● Task directions
Output exactly, with nothing added, the entries from the first line through the line with "left shoulder: (785, 869)".

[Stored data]
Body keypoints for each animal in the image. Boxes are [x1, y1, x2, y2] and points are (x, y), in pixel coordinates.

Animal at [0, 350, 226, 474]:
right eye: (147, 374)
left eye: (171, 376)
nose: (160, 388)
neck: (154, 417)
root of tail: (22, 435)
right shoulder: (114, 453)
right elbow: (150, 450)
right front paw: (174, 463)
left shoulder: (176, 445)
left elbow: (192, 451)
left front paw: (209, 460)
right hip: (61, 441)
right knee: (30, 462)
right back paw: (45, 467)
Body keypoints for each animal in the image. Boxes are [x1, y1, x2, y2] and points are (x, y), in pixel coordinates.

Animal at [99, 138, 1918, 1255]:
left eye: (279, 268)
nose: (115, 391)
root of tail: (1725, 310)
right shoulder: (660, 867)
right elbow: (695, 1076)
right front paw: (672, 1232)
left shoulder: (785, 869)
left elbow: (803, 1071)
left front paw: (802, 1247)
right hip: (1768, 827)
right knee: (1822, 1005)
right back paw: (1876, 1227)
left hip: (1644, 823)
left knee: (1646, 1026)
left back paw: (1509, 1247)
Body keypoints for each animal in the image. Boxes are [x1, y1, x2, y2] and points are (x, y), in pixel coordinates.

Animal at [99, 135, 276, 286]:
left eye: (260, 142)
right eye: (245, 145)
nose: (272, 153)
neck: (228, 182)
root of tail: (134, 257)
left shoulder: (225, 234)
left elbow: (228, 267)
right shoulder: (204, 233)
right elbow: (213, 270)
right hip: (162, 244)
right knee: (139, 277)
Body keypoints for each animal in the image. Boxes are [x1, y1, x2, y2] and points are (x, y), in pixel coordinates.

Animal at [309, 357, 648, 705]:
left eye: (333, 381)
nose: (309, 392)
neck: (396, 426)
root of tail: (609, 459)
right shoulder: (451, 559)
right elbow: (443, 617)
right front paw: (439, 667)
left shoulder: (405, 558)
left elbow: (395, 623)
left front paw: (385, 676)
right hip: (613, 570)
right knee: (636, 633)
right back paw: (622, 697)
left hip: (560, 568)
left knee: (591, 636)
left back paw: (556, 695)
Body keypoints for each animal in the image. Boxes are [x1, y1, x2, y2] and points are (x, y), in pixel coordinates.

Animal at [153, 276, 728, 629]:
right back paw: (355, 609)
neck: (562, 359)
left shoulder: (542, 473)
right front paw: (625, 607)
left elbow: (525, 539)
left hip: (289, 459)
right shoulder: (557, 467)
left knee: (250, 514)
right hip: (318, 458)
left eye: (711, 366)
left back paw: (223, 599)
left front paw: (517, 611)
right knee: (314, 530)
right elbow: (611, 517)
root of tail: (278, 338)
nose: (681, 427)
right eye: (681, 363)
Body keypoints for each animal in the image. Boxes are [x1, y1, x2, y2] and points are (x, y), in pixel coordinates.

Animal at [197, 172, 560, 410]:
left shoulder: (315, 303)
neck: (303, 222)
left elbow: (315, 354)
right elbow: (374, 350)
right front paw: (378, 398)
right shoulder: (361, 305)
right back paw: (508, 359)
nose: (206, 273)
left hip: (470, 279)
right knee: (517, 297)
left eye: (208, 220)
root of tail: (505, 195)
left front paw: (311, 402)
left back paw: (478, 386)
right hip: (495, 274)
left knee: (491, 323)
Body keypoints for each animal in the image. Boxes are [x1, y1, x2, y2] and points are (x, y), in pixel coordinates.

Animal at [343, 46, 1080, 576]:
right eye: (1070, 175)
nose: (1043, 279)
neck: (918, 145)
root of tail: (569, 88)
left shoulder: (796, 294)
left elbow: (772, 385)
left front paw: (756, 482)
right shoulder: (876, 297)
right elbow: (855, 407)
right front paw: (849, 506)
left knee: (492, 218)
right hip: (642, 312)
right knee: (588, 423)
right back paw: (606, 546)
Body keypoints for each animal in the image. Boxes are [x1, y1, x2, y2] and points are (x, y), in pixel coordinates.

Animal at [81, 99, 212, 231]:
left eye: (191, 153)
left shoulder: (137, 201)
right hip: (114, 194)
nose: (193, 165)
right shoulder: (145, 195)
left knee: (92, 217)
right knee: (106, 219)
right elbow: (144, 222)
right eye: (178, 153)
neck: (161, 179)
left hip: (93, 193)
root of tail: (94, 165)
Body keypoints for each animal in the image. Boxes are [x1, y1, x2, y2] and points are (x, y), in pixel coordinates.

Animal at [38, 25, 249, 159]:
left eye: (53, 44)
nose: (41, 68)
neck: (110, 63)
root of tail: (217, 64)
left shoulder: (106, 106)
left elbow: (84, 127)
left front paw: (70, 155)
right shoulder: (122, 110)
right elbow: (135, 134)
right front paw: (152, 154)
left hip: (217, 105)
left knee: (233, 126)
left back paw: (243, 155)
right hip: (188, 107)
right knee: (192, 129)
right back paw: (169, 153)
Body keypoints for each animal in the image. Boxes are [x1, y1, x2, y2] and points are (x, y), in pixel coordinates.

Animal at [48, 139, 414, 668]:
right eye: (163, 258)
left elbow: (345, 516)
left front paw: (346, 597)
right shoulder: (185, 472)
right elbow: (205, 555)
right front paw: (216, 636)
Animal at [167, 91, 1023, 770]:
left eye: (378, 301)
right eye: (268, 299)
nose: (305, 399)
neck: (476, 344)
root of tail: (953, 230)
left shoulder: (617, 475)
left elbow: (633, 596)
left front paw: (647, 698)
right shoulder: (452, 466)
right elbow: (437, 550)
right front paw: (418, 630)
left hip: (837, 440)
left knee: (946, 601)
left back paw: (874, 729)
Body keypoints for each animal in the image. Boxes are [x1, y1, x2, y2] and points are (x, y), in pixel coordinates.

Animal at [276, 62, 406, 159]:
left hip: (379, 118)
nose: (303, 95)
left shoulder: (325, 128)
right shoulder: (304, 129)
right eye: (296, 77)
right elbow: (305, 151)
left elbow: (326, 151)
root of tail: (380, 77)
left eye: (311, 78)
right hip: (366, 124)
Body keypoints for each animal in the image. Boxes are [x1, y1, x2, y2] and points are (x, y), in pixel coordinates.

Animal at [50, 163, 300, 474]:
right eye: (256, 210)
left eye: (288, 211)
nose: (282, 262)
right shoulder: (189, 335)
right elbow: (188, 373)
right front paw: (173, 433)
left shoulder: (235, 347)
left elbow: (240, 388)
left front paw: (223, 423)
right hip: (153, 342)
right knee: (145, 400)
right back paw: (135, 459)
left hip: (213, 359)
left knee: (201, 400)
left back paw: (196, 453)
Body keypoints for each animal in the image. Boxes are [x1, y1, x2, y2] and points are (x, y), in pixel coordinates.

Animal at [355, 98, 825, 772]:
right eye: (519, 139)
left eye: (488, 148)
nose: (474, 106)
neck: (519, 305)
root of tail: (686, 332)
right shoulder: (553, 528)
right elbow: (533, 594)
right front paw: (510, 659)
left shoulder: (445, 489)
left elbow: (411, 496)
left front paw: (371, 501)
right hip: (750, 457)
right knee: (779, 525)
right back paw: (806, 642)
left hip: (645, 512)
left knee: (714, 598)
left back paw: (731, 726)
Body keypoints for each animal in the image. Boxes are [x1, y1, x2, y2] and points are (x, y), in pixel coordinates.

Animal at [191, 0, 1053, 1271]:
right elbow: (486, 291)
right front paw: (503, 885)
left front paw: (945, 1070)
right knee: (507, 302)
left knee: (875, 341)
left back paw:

● Output below
Body keypoints for each animal in the image. Boxes are [x1, y1, x2, y2] and points are (x, y), in pixel coordinates.

Animal at [0, 350, 226, 474]:
right eye: (147, 374)
left eye: (171, 376)
nose: (160, 388)
neck: (154, 417)
root of tail: (22, 435)
right shoulder: (114, 453)
right elbow: (150, 450)
right front paw: (174, 463)
left shoulder: (176, 445)
left elbow: (192, 451)
left front paw: (209, 460)
right hip: (61, 441)
right knee: (30, 462)
right back paw: (45, 467)
Body keypoints for each animal in the image. Boxes are [x1, y1, x2, y2] and points are (x, y), in pixel coordinates.

Animal at [99, 138, 1918, 1255]:
left eye: (279, 268)
nose: (115, 391)
root of tail: (1725, 310)
right shoulder: (660, 867)
right elbow: (695, 1076)
right front paw: (672, 1232)
left shoulder: (785, 869)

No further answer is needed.